Whilst the CAT did not consider it could rule on the appropriateness of such a fee at this stage, it did remind the parties (and their lawyers) that where the preparation of class actions are initiated by lawyers rather than members of the class in question, it may be that it is the “revenue stream to the lawyers and the funder which is the principle incentive to the pursuit of these proceedings rather than benefits to the class”.

Alternative approach

The CAT expressed some regret that the parties had seemingly been unwilling to explore any alternative resolution of the potential claim, including members making internal representations to those managing the PRS and its distribution committee.
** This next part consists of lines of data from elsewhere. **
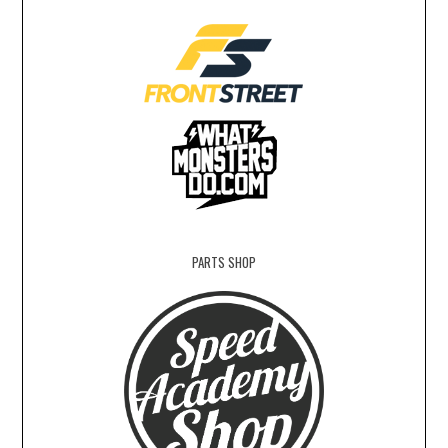
PARTS SHOP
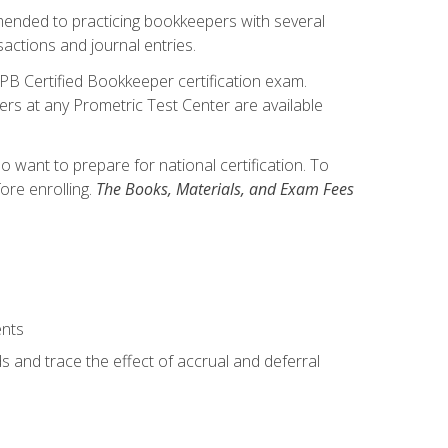
mmended to practicing bookkeepers with several
actions and journal entries.
IPB Certified Bookkeeper certification exam.
hers at any Prometric Test Center are available
want to prepare for national certification. To
ore enrolling.
The Books, Materials, and Exam Fees
ents
s and trace the effect of accrual and deferral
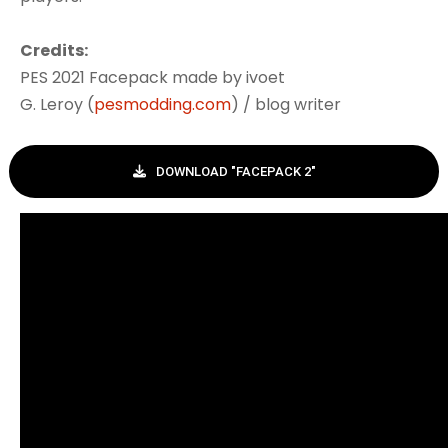
Credits:
PES 2021 Facepack made by ivoet
G. Leroy (
pesmodding.com
) / blog writer
DOWNLOAD "FACEPACK 2"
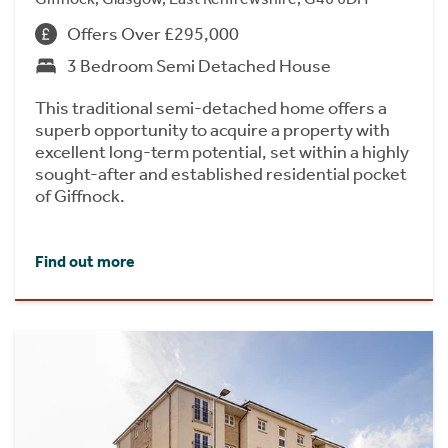
Offers Over £295,000
3 Bedroom Semi Detached House
This traditional semi-detached home offers a
superb opportunity to acquire a property with
excellent long-term potential, set within a highly
sought-after and established residential pocket
of Giffnock.
Find out more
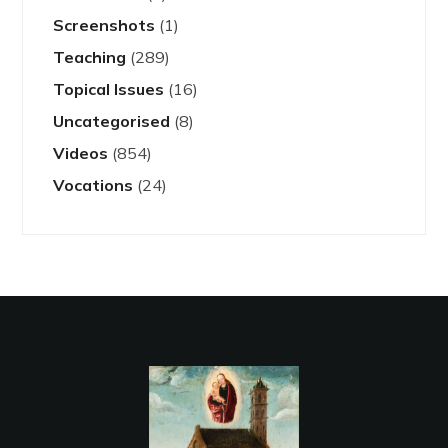
Screenshots
(1)
Teaching
(289)
Topical Issues
(16)
Uncategorised
(8)
Videos
(854)
Vocations
(24)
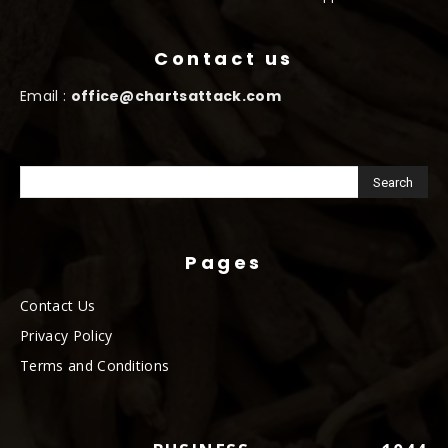
Contact us
Email :
office@chartsattack.com
Pages
Contact Us
Privacy Policy
Terms and Conditions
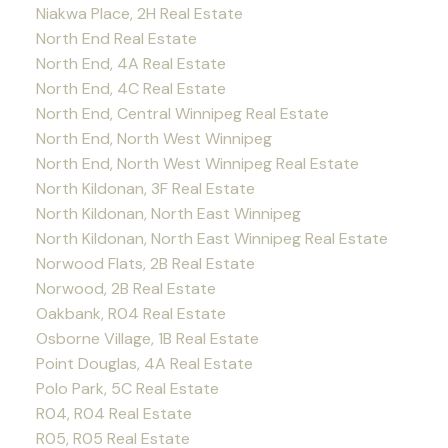
Niakwa Place, 2H Real Estate
North End Real Estate
North End, 4A Real Estate
North End, 4C Real Estate
North End, Central Winnipeg Real Estate
North End, North West Winnipeg
North End, North West Winnipeg Real Estate
North Kildonan, 3F Real Estate
North Kildonan, North East Winnipeg
North Kildonan, North East Winnipeg Real Estate
Norwood Flats, 2B Real Estate
Norwood, 2B Real Estate
Oakbank, R04 Real Estate
Osborne Village, 1B Real Estate
Point Douglas, 4A Real Estate
Polo Park, 5C Real Estate
R04, R04 Real Estate
R05, R05 Real Estate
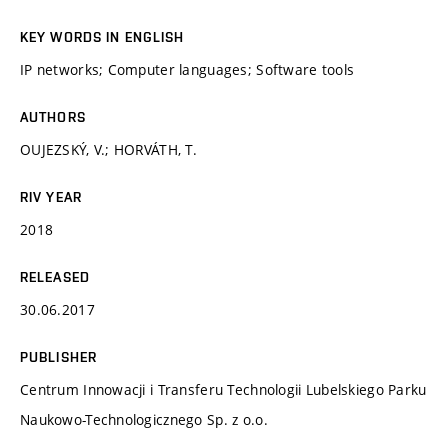
KEY WORDS IN ENGLISH
IP networks; Computer languages; Software tools
AUTHORS
OUJEZSKÝ, V.; HORVÁTH, T.
RIV YEAR
2018
RELEASED
30.06.2017
PUBLISHER
Centrum Innowacji i Transferu Technologii Lubelskiego Parku
Naukowo-Technologicznego Sp. z o.o.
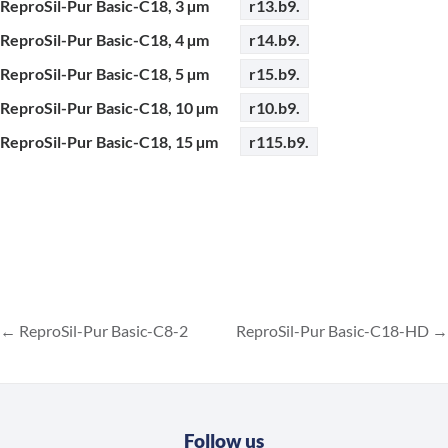
ReproSil-Pur Basic-C18, 3 µm
r13.b9.
ReproSil-Pur Basic-C18, 4 µm
r14.b9.
ReproSil-Pur Basic-C18, 5 µm
r15.b9.
ReproSil-Pur Basic-C18, 10 µm
r10.b9.
ReproSil-Pur Basic-C18, 15 µm
r115.b9.
ReproSil-Pur Basic-C8-2
ReproSil-Pur Basic-C18-HD
Follow us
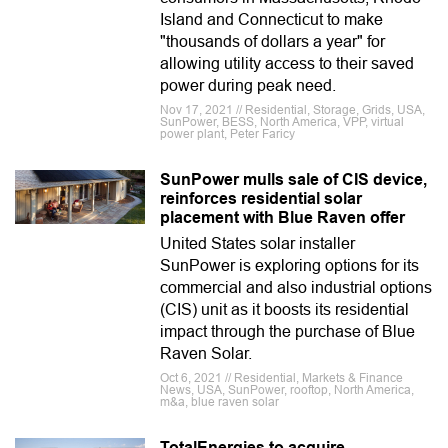
Island and Connecticut to make
"thousands of dollars a year" for
allowing utility access to their saved
power during peak need.
Nov 17, 2021 // Residential, Storage, Grids, USA,
SunPower, BESS, North America, VPP, virtual
power plant, Peter Faricy
SunPower mulls sale of CIS device,
reinforces residential solar
placement with Blue Raven offer
United States solar installer
SunPower is exploring options for its
commercial and also industrial options
(CIS) unit as it boosts its residential
impact through the purchase of Blue
Raven Solar.
Oct 6, 2021 // Residential, Markets & Finance
News, USA, SunPower, rooftop, North America,
m&a, blue raven solar
TotalEnergies to acquire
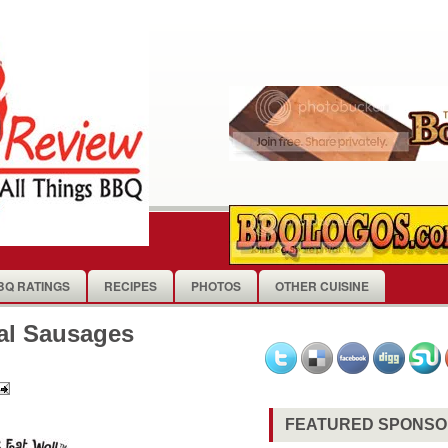
BQ RATINGS
RECIPES
PHOTOS
OTHER CUISINE
al Sausages
FEATURED SPONS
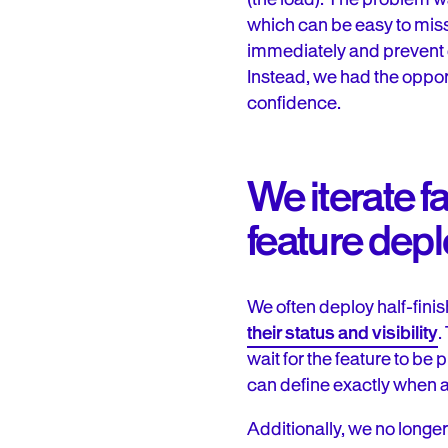
which can be easy to miss
immediately and prevent 
Instead, we had the opportu
confidence.
We iterate f
feature dep
We often deploy half-finis
their status and visibility
.
wait for the feature to be 
can define exactly when a
Additionally, we no longer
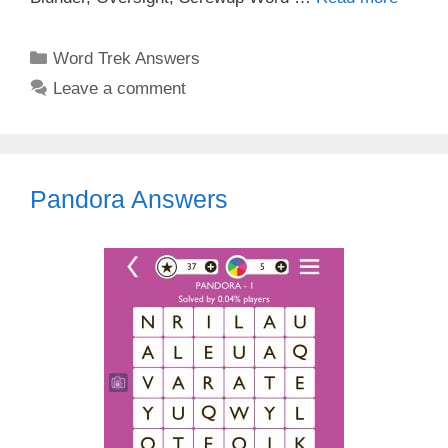
Categories
Word Trek Answers
Leave a comment
Pandora Answers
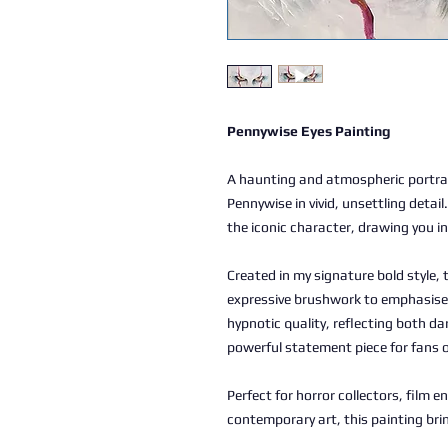
Pennywise Eyes Painting
A haunting and atmospheric portrai
Pennywise in vivid, unsettling detail
the iconic character, drawing you in
Created in my signature bold style,
expressive brushwork to emphasise 
hypnotic quality, reflecting both da
powerful statement piece for fans 
Perfect for horror collectors, film e
contemporary art, this painting bri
The CAT suggested that alternative ways of distributing Black Box royalties without “spending these eye-watering sums on lawyers and funders” might be of more benefit to the class members.

Conclusion

It is worth noting that the PRS submitted that Mr Rowntree was not suitable to act as a class representative, owing to various conflicts. However, on the basis that these conflicts were “not easy to grasp and appeared to be speculative” the CAT declined to make any order in this regard, and concluded that, whilst the matter “may need to be revisited”, Mr Rowntree was suitable to act as class representative if the case was to progress.

It remains to be seen whether the Proposed Claimant Representative seeks to appeal the CAT’s decision to the Court of Appeal. However, the judgment is a useful reminder of the potential hurdles a would be representative group will need to overcome, and the potentially significant expenditure that may need to be incurred at an early stage to prepare a feasible counterfactual scenario for damages purposes.